Your comments have been very helpful, and we will incorporate all comments in the revised version of the paper.
Best wishes,
Authors
The paper presented iFinder, a novel, modular, training-free framework for dash-cam video reasoning by LLM. iFinder is a structured grounding framework that separates low-level perception from high-level reasoning to enhance LLM-based video understanding. This work designs a modular and training-free pipeline that combines multiple pretrained perception modules to generate interpretable inputs for LLMs. The experiments results show strong zero-shot performance on multiple driving datasets with thorough ablations on prompt structure, perception module substitution, and adversarial conditions. The reviewers also pointed out some weaknesses, including the limited novelty in model components, efficiency issue due to the multi-module pipeline, During the rebuttal phase, the authors effectively addressed the reviewers' concerns about latency, ablation coverage, and adaptability. The final ratings include a Strong Accept, and 3 Borderline Accepts, with 2 review ratings raised from initial Borderline Rejects).
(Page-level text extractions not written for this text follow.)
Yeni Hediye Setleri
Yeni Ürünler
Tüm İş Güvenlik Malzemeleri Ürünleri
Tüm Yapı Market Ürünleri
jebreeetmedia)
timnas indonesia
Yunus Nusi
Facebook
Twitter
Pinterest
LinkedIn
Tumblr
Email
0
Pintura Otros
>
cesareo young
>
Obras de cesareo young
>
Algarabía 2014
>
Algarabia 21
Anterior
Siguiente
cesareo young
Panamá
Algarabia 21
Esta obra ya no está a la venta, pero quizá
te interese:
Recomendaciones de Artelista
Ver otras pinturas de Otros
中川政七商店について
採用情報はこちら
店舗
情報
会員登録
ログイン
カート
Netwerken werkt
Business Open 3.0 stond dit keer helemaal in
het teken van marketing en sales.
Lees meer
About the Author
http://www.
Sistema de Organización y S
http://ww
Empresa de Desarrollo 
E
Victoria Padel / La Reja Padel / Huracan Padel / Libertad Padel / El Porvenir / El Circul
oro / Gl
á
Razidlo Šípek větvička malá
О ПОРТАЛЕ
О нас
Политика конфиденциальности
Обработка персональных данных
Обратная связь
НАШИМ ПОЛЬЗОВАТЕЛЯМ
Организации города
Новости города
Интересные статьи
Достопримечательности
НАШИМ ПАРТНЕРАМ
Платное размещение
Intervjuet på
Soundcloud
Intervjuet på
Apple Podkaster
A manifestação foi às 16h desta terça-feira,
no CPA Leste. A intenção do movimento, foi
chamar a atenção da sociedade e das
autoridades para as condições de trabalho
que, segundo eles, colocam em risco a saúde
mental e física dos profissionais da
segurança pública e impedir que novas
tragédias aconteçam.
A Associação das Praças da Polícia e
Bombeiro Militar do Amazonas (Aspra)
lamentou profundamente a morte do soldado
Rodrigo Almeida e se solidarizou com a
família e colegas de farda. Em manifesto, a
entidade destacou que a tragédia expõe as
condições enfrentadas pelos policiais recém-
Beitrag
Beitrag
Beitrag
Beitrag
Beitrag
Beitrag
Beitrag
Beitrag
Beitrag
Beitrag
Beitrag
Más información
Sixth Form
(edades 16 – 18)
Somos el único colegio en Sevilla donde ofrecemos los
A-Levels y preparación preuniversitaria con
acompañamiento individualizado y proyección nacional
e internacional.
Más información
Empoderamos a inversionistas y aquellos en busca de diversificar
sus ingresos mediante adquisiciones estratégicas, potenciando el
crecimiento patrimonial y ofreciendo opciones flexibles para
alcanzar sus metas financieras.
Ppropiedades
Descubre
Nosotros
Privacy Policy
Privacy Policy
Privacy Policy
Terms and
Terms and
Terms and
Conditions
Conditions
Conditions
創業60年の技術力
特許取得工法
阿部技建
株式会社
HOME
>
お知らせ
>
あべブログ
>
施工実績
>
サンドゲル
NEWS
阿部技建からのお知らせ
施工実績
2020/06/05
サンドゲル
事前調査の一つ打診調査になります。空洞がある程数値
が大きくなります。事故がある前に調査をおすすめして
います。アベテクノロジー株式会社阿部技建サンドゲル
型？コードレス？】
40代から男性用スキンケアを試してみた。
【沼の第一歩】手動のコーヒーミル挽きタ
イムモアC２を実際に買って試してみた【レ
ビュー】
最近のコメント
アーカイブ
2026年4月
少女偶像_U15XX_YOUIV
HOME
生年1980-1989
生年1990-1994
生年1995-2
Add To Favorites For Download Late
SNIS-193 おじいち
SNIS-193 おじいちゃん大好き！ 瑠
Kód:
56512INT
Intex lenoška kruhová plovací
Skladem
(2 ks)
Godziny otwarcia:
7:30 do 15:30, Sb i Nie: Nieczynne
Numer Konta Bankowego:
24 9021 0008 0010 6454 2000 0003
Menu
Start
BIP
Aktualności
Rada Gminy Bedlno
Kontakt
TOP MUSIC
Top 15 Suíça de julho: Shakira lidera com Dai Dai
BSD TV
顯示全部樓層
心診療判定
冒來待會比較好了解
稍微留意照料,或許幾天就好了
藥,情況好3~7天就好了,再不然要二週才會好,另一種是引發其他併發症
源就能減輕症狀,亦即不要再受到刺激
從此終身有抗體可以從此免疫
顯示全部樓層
The authors' rebuttal improved the perception of the paper. The authors provided clarifications on latency, ablation studies, peer model contribution, and robustness to perception noise. The two initially most critical reviewers (XWwS and qGHL) explicitly noting that the authors' rebuttals addressed their concerns, justifying their final score adjustments. In summary, this paper is technically sound, addresses an important problem in a principled manner, and shows promising experimental results on four benchmarking datasets. This paper provides excellent contributions to grounded vision-language reasoning. The AC agrees with the reviewers' suggestions and recommends accepting the paper.